Moral demokrasi tumbuh secara historis dan organis sebagai habitus demokrasi, sebagaimana proses ”hidup dalam kebenaran” dalam gagasan tokoh demokratis Chekoslowakia, Vaclac Havel (1990), ”living the truth… simply ordinary citizens who were able to maintain their human dignity”.
Pengkhianatan terhadap demokrasi merupakan pengkhianatan terhadap kemanusiaan itu sendiri.
Menyatukan cara dan tujuan demokratis merupakan cermin dari moral demokrasi, dan menumbuhkan habitus demokrasi yang organis untuk mempertahankan martabat kemanusiaan. Pengkhianatan terhadap demokrasi merupakan pengkhianatan terhadap kemanusiaan itu sendiri.
Dengan demikian, segala upaya untuk membenarkan cara-cara antidemokrasi untuk meraih tujuan demokrasi dengan rasionalisasi tujuan tertentu harus dihindari sejauh mungkin. Bahkan, di masa lalu Bung Hatta menolak untuk melanggengkan ”kerja seorang patriot yang cinta pada tanah air dan ingin melihat Indonesia yang adil dan makmur selekas-lekasnya” (Bung Hatta dalam risalah Demokrasi Kita, 1960).
Itu karena hal-hal tersebut bertentangan dengan gagasan dan moral demokrasi yang mendasari perjuangan demokrasi sejak perjuangan kemerdekaan hingga perjuangan reformasi yang akan berusia 24 tahun pada 21 Mei 2022.
Upaya untuk mempertentangkan cara dan tujuan demokrasi ini merupakan penyakit kekanak-kanakan, kekurangan pemahaman dan tanggung jawab terhadap perjuangan demokrasi dan reformasi, yang diiming-imingi oleh keinginan ultrapragmatis untuk mempertahankan kekuasaan politik dan ekonomi dalam lingkaran politik kekuasaan pada suatu masa tertentu.
Transisi dan konsolidasi demokrasi memang harus melalui jalan yang sulit dan berliku, memerlukan kesabaran revolusioner. Hal itu terutama karena prasyarat materialnya yang melibatkan elite-elite lama yang berkuasa di masa lalu dengan segala beban dan kewajiban masa lalu yang di-carry over (transplacement, kata Huntinton, 1995).

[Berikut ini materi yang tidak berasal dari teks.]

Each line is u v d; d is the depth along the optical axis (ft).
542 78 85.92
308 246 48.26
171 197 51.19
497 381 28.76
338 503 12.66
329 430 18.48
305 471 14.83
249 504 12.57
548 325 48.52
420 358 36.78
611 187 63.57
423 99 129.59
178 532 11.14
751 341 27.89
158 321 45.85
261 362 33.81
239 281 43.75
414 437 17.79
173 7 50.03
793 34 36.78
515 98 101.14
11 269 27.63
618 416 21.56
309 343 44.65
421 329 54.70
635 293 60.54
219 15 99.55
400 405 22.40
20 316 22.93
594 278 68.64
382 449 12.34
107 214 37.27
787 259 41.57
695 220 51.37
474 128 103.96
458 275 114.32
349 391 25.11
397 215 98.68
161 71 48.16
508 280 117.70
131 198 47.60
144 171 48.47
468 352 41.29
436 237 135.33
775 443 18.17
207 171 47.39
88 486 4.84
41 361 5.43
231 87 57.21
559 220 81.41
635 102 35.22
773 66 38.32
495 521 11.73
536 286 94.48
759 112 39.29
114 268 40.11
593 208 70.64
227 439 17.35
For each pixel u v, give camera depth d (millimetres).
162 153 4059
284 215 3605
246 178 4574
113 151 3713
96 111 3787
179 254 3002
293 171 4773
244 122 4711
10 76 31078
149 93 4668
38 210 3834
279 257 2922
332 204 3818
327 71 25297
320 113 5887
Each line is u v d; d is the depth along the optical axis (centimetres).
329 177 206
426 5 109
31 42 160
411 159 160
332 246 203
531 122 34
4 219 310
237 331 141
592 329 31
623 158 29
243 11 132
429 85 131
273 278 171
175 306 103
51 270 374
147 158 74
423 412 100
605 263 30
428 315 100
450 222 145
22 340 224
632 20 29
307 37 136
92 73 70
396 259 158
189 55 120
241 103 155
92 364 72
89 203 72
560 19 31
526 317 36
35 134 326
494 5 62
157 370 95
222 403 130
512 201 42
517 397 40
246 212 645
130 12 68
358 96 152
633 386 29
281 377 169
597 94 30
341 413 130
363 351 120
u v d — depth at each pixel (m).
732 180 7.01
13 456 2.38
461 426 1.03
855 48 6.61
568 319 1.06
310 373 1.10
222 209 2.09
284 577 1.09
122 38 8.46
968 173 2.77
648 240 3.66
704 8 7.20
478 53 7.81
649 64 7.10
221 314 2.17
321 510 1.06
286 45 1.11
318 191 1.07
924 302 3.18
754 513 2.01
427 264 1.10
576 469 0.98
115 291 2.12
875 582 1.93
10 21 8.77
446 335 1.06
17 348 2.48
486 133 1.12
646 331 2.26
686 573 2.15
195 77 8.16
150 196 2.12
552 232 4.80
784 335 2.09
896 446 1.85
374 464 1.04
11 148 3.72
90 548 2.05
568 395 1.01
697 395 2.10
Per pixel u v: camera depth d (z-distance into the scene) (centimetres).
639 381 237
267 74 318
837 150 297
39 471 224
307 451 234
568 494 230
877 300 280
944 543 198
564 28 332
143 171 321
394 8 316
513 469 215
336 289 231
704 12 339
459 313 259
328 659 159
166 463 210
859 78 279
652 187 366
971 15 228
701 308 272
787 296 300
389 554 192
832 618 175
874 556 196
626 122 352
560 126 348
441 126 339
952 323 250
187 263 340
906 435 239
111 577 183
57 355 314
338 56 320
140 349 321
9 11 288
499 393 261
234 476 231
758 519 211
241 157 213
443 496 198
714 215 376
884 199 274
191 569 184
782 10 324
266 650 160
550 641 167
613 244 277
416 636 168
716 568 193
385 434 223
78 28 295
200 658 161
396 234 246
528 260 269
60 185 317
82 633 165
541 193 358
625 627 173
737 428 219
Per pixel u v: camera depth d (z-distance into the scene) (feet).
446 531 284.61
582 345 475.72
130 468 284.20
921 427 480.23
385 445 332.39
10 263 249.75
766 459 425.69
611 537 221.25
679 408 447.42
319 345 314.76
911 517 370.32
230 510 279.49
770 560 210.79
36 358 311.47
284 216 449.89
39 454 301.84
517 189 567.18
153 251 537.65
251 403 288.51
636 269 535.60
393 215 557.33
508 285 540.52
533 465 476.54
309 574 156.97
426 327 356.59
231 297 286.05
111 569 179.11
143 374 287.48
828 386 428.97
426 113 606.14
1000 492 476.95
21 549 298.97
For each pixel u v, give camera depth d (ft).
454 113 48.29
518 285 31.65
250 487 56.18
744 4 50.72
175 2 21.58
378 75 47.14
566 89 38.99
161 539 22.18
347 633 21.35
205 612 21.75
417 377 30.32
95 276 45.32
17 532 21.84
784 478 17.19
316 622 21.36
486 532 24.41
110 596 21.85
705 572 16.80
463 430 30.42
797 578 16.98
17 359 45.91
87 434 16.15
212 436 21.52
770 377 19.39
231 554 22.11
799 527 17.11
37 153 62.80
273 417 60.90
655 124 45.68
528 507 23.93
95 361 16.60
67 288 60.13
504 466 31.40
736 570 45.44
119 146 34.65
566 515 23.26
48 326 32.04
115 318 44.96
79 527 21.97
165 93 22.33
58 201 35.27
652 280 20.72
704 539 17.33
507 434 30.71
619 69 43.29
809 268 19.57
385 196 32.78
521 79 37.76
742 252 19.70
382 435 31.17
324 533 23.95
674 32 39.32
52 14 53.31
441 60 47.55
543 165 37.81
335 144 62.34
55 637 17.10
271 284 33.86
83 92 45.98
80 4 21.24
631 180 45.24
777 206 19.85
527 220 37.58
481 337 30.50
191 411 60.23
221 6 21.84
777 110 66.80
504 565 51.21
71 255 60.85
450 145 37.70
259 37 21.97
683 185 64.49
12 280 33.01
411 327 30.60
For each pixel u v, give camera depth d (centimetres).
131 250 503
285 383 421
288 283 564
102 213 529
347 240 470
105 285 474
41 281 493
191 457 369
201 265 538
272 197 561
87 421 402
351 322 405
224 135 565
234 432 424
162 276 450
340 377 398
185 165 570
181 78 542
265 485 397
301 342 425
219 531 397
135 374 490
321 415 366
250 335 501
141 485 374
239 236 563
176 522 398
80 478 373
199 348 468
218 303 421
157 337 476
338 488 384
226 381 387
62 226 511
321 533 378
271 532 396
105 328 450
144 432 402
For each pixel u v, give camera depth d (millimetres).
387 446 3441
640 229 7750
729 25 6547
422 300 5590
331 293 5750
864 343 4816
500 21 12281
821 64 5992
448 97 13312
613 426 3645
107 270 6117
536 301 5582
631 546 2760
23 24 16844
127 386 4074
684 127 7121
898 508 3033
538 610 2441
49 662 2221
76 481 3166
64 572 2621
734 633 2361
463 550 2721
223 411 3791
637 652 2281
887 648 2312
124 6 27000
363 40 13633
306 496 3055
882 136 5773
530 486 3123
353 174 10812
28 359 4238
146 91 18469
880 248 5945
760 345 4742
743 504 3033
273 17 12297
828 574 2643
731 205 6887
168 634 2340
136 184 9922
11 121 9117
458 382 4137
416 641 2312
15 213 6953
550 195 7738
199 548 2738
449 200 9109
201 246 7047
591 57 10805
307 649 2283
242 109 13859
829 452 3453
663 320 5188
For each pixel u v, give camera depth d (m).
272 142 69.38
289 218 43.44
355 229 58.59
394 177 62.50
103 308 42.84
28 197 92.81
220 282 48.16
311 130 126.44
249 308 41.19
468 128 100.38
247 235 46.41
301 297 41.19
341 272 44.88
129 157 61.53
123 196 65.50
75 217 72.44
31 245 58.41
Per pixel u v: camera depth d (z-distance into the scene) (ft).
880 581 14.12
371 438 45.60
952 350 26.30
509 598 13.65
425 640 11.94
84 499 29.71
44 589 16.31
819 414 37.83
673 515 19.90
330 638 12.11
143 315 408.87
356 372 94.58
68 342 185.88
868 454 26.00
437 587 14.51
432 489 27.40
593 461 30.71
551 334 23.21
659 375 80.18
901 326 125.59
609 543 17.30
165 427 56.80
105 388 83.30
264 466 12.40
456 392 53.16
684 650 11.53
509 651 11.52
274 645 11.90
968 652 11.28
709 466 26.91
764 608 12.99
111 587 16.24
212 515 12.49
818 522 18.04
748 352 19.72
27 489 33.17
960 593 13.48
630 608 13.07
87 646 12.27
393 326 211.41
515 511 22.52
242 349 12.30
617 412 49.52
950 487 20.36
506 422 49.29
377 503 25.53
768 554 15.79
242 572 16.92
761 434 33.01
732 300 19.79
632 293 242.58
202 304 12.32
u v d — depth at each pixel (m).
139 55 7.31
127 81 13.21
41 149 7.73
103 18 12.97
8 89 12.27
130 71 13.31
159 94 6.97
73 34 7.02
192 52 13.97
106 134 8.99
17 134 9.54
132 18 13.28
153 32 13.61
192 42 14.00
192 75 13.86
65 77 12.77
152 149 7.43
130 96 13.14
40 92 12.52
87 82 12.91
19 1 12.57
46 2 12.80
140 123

Dalam Democracy Without the Democrat (2007), saya ingin menunjukkan bahwa proses transisi dan konsolidasi demokrasi di Indonesia melibatkan transformasi sistem demokrasi berupa: lembaga demokrasi, regulasi demokrasi, dan habitus demokrasi. Kuantitas dan kualitas habitus demokrasi ini yang menentukan apakah transformasi lembaga dan regulasi demokrasi bakal berkelanjutan atau terhambat.
Jika timbangan kuantitas dan kualitas habitus demokrasi ini rendah, maka demokrasi dalam bahaya dan dapat berakhir, walau untuk sementara, kata Bung Hatta—walau kata sementara bisa berarti puluhan tahun kematian demokrasi.
Ada enam arena yang terus-menerus harus ditransformasi pada tahap transisi dan konsolidasi demokrasi karena carry over dari rezim dan elite lama, yaitu (1) ideologi demokrasi, (2) masyarakat politik, (3) masyarakat ekonomi, (4) masyarakat sipil, (5) supremasi hukum (rule of law), dan (6) aparatur negara (birokrasi).
Indonesia berjuang menyelesaikan tahap transisi dan konsolidasi demokrasi selama 24 tahun terakhir, dengan lima presiden silih berganti. Kazakhstan yang baru merdeka 30 tahun dari Uni Soviet (16 Desember 1991) juga berjuang keras menyelesaikan tahapan transisi dan konsolidasi demokrasi dengan carry over masa lalu.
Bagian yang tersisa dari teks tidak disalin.